Source data:
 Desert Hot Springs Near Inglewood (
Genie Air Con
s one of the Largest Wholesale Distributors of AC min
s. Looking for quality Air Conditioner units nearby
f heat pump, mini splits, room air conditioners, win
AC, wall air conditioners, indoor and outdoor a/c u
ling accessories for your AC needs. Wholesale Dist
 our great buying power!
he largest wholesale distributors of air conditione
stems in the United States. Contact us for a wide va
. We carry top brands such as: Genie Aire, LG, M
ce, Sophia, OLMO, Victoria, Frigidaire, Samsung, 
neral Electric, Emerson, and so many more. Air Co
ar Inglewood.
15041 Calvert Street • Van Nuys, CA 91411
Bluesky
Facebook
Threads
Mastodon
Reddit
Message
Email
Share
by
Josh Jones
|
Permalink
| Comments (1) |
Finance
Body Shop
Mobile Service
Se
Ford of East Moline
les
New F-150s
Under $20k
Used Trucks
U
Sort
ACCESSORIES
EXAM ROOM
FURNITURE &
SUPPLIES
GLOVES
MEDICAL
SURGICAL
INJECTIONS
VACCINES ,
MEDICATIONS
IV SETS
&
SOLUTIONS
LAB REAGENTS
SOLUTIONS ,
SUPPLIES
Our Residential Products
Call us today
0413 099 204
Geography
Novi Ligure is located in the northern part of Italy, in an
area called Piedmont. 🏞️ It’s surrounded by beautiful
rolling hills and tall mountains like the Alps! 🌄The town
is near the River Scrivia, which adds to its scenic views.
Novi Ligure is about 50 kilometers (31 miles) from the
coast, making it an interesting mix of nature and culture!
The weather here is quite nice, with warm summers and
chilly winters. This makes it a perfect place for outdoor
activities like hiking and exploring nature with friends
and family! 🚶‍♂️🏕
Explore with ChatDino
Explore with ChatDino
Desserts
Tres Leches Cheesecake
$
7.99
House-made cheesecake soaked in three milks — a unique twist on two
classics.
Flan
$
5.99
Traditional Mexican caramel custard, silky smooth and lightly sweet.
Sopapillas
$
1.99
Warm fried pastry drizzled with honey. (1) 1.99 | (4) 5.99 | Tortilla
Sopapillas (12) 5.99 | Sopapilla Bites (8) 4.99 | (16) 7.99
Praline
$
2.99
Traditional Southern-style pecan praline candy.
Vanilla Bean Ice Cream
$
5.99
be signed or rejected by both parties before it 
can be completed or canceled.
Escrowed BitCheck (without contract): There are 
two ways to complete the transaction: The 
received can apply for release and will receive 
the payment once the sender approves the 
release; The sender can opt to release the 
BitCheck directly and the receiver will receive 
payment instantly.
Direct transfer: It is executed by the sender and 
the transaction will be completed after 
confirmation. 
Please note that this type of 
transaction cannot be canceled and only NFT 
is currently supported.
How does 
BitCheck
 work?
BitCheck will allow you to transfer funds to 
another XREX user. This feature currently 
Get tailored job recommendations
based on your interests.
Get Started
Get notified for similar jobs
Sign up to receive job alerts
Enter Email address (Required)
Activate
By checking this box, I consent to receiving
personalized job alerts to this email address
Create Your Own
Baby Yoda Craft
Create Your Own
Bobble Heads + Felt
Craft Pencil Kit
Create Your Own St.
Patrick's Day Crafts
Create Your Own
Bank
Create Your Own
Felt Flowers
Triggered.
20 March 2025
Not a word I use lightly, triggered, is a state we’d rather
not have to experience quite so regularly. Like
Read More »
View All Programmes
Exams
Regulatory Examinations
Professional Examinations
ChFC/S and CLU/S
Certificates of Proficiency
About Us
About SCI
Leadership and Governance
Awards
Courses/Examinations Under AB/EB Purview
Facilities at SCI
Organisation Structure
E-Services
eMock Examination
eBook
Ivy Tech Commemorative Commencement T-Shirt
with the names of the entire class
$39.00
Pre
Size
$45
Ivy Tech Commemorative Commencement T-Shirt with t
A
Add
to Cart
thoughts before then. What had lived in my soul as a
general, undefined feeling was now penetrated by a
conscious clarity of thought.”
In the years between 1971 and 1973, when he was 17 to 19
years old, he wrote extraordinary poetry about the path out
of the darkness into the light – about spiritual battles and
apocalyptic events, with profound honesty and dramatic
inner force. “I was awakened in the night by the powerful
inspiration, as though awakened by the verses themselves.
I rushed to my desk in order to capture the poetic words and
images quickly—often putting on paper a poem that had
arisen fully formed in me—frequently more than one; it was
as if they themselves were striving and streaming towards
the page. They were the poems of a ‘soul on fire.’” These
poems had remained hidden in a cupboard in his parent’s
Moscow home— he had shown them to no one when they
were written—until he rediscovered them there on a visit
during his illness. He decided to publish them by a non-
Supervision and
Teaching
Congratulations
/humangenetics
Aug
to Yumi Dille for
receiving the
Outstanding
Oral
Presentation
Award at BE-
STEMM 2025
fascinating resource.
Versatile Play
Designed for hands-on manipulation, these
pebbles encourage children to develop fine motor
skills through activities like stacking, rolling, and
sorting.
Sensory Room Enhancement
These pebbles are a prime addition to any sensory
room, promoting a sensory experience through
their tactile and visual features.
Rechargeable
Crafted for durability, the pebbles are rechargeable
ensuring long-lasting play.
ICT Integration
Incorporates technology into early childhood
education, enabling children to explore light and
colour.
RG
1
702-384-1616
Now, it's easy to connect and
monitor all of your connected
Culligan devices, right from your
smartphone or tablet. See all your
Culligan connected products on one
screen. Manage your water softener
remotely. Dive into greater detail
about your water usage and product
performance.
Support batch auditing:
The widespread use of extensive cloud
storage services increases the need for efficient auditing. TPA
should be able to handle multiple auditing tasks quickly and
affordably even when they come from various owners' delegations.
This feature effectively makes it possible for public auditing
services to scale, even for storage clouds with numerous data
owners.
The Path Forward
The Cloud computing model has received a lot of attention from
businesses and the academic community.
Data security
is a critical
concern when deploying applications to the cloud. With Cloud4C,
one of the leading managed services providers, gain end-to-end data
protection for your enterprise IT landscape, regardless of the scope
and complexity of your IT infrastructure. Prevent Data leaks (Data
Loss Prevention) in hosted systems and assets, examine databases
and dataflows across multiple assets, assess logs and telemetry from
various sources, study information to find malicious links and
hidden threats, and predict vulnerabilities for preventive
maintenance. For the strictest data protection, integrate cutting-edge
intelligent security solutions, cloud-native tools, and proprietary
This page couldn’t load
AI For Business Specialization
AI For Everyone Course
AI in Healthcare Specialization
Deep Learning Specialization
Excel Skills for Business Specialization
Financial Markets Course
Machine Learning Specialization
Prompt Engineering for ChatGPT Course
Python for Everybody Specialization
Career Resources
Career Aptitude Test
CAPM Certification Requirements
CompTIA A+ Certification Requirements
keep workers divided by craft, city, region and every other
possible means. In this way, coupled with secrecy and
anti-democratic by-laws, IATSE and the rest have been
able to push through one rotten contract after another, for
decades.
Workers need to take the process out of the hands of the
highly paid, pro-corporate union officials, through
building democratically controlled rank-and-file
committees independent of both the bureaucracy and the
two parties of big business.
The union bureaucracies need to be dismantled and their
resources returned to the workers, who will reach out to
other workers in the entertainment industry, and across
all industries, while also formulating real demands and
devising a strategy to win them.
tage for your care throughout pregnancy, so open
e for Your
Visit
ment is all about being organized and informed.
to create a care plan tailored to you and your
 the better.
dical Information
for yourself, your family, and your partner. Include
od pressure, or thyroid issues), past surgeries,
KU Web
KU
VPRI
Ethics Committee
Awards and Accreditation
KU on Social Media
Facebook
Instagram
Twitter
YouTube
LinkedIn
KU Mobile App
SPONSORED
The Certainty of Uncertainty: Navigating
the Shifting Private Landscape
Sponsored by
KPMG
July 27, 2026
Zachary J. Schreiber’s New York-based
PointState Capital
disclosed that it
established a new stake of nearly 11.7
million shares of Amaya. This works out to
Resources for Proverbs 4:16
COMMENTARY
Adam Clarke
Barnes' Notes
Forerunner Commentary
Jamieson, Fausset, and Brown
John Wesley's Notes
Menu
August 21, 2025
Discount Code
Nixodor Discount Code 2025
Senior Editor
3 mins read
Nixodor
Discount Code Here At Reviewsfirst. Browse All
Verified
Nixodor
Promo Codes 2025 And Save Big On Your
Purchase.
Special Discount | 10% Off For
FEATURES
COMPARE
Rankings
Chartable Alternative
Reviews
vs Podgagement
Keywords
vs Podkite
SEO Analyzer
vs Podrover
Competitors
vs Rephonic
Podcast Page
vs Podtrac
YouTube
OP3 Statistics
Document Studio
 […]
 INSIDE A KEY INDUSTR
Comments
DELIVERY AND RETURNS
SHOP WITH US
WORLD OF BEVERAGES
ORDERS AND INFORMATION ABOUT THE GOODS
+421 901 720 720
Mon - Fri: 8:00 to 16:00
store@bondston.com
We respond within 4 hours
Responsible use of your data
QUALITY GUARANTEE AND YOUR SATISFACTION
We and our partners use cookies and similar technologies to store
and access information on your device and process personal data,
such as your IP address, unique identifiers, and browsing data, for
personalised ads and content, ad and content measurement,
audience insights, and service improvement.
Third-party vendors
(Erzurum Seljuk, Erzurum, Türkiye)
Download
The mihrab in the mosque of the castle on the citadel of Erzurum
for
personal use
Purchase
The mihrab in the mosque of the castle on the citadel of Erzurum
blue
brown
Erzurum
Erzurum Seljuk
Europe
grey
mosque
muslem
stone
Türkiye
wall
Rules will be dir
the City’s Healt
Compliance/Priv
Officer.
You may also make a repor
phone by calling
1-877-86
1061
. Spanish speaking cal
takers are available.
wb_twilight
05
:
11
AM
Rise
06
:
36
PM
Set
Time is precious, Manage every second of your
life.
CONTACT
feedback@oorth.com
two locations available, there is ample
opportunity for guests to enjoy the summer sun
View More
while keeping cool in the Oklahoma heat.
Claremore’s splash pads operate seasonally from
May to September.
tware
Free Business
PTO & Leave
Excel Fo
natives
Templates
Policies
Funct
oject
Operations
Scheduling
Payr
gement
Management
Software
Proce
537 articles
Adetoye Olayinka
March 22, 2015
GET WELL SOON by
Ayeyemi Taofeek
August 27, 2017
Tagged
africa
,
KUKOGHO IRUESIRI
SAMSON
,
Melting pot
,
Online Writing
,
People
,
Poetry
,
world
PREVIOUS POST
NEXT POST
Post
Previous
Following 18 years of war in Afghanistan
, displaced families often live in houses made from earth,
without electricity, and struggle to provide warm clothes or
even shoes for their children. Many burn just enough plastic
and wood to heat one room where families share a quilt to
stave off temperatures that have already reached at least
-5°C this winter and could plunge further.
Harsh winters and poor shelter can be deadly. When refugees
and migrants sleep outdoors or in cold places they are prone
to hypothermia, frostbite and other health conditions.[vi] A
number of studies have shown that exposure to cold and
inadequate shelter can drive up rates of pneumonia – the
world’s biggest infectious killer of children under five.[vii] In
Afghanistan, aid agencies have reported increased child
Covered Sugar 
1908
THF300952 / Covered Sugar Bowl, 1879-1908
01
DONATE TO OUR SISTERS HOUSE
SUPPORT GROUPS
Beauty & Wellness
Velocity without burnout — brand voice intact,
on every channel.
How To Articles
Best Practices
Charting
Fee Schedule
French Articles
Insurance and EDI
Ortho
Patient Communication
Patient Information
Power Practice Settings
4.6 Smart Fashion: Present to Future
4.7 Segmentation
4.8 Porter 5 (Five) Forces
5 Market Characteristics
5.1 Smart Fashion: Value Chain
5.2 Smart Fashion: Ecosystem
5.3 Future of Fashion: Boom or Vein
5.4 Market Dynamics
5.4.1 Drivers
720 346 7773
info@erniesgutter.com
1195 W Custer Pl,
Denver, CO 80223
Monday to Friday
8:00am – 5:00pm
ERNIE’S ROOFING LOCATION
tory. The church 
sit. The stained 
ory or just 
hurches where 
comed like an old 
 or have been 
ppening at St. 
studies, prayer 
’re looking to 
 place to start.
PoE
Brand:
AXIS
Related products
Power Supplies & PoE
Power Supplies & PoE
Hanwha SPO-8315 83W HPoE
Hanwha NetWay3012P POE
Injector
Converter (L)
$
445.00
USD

### Prompt
The word "Commencement" appears on some lines of the data above; count those lines and give only the total.

### Completed task
2